President Obama may be making a critical mistake in judgment if he
believes that offering a three-year budget freeze on (mostly) domestic spending
will increase his popularity and appeal to the so-called "Populist/Independent"
voter. There are two lines of faulty logic at play with this decision: First,
it makes Obama look wishy-washy and indecisive as this freeze counteracts the
very policy that he made central to his first term in office -- the economic
stimulus plan, which increased spending in order to reduce unemployment and
encourage economic growth.
That plan was only marginally successful, but this
freeze will negate even that minor stimulating effect. Adding insult to injury,
by eliminating federal supplements to state budgets and all jobs programs,
Obama's solution will likely leave us in worse economic shape than when he
assumed office, with higher unemployment numbers than before.
And the freeze doesn't make good, fiscal sense. It only applies to specific domestic spending programs (which are a part of the budget that never grows very fast anyway) and will have very little effect on the overall tremendous budget deficits that Raisin Brain ran through the roof with his illegal, expensive wars during his eight disastrous years in office.

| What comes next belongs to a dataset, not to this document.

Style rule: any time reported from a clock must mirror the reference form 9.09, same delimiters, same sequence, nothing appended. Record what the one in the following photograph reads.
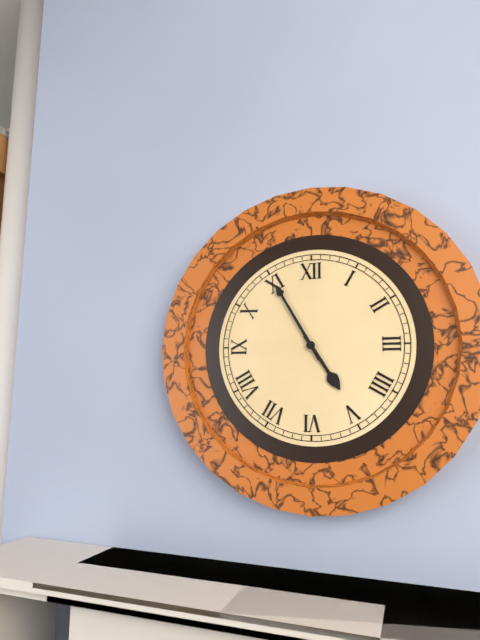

Obama's original stimulus plan was too tepid at the start to really
make a significant difference. Swinging the financial pendulum all the way to
the other side with a freeze -- before there is meaningful recovery -- could be
devastating. It seems like a rash overreaction to falling poll numbers and an
attempt to cling to those Independent swing voters that helped get him
elected.
Which brings us to the second flaw in the logic behind the proposed
freeze -- the vain attempt to understand the mind of the Independent voter. I've
always believed that self-proclaimed "Independents" were a largely arrogant
bunch who brag about being free-thinkers when the reality is they simply are too
indecisive, indifferent, or afraid to pick a side. The term "Undecideds" fits
them better than "Independents."
Like their cohorts in the Libertarian Party, they're a vocal clump of voters with an over-inflated opinion of their own importance. They're often loud-mouthed blowhards who like to criticize everybody and everything, and believe that claiming "Independent voter" status gives them the right to flip-flop from election to election and waffle from issue to issue without actually having the courage, integrity, or loyalty to stand by any position or candidate. Of course this is not true of all Independents, but they are by definition a mercurial group that defies categorization, and therefore any effort at predicting their behavior is pointless and risky.
It seems that Obama's new economic policy, which reverses and negates
his stated policy, delivers a "populist" message designed to stop the hemorrhage
of his Independent (Undecided) supporters. According to the preview of the
State of the Union Address the White House has give thus far, Obama will push
for middle-class tax cuts,increased subsidies for military families, and the
"budget freeze" on domestic spending. But Team Obama is again
"misunderestimating" the power of the NeoCon media machine, now bolstered by the
recent one-two-three punch of the pro-corporate Supreme Court campaign finance
decision, the wildly overblown demise of Air America Radio, and the landslide
election of Scott "Too Sexy For My Shirt" Brown. The most damaging failure of
the new administration is that it lost control of its message and allowed the
Flying Monkey Right to frame the issues.
Expect Hannity, Beck, the Oxymoron, et al to open their spin-machines full-throttle tomorrow. By week's end the nation will be whipped into a foaming tea-party frenzy over Obama's outrageous new plan to steal from the middle-class, raise taxes, decimate the military, and increase government spending. Just watch and wait; it won't take long.
Worse, none of these policy changes and reversals will increase Obama's popularity with his ideologically driven Democratic base. Some argue that the "base"Democrats are behaving like spoiled children, expecting Obama to magically erase the last eight years of death and destruction (both foreign and domestic) and are pounding their fists on the floor because it isn't happening soon enough. But, the reality is that Team Obama promised much, and has delivered very little: caving on health care before the debate really began, offering further government bailouts to Wall Street, and increasing troop presence in Afghanistan while collecting a Nobel Peace Prize. There is valid reason for deep frustration from the Liberal baseof what remains of the Democratic Party.
These disappointed Democrats are the folks who organize get-out-the-vote rallies,fund-raising parties, volunteer at phone banks, spend their free time designing pro-Obama web sites, paper their neighborhoods with literature, and speak out at PTA meetings and community centers. With shouts of "Yes We Can!" and (hybrid) car trunks full of "Change We Can Believe In" yard signs and bumper stickers. They pumped the energy that drove Obama to the White House. The "Undecideds" merely trailed passively behind, content to ride the tailwind.
Independent voters, in recent history, may have decided
elections, but they certainly haven't driven them. If Obama loses
the powerful engine of the Democratic base, he may well lose the next election. This frightening possibility becomes more vivid in light of the power the
Supreme Court last week gave corporations to both decide candidates and drive
election results.
Can you say . . . President Palin? Without throwing up a bit in the back of your throat?